** What to produce **
In the stretch from the start of the items through the line containing "returned home", swap "enjoys" for "loves" and leave everything else unchanged.
BEGIN Given information
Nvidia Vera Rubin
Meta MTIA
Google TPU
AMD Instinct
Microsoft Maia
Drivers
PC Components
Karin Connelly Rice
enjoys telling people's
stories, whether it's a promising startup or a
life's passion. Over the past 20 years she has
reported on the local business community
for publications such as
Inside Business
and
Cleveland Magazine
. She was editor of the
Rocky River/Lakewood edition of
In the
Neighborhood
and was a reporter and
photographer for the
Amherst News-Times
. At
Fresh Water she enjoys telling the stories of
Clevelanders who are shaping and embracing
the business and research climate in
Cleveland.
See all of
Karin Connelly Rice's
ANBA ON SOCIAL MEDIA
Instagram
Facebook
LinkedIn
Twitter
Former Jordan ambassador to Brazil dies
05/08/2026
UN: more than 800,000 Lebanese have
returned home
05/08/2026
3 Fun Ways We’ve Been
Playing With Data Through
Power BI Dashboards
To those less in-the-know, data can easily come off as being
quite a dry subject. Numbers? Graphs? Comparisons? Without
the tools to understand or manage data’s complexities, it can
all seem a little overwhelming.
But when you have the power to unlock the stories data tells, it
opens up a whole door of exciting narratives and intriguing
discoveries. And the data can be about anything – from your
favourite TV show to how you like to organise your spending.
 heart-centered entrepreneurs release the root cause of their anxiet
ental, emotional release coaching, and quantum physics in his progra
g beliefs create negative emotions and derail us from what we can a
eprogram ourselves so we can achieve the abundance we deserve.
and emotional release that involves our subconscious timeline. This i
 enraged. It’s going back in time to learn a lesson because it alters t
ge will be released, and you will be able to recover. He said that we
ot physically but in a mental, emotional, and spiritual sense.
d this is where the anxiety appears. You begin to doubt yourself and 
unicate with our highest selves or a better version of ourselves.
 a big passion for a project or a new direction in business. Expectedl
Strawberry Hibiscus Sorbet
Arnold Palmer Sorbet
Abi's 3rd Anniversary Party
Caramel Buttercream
END Given information
** Result for this exercise **
Nvidia Vera Rubin
Meta MTIA
Google TPU
AMD Instinct
Microsoft Maia
Drivers
PC Components
Karin Connelly Rice
loves telling people's
stories, whether it's a promising startup or a
life's passion. Over the past 20 years she has
reported on the local business community
for publications such as
Inside Business
and
Cleveland Magazine
. She was editor of the
Rocky River/Lakewood edition of
In the
Neighborhood
and was a reporter and
photographer for the
Amherst News-Times
. At
Fresh Water she loves telling the stories of
Clevelanders who are shaping and embracing
the business and research climate in
Cleveland.
See all of
Karin Connelly Rice's
ANBA ON SOCIAL MEDIA
Instagram
Facebook
LinkedIn
Twitter
Former Jordan ambassador to Brazil dies
05/08/2026
UN: more than 800,000 Lebanese have
returned home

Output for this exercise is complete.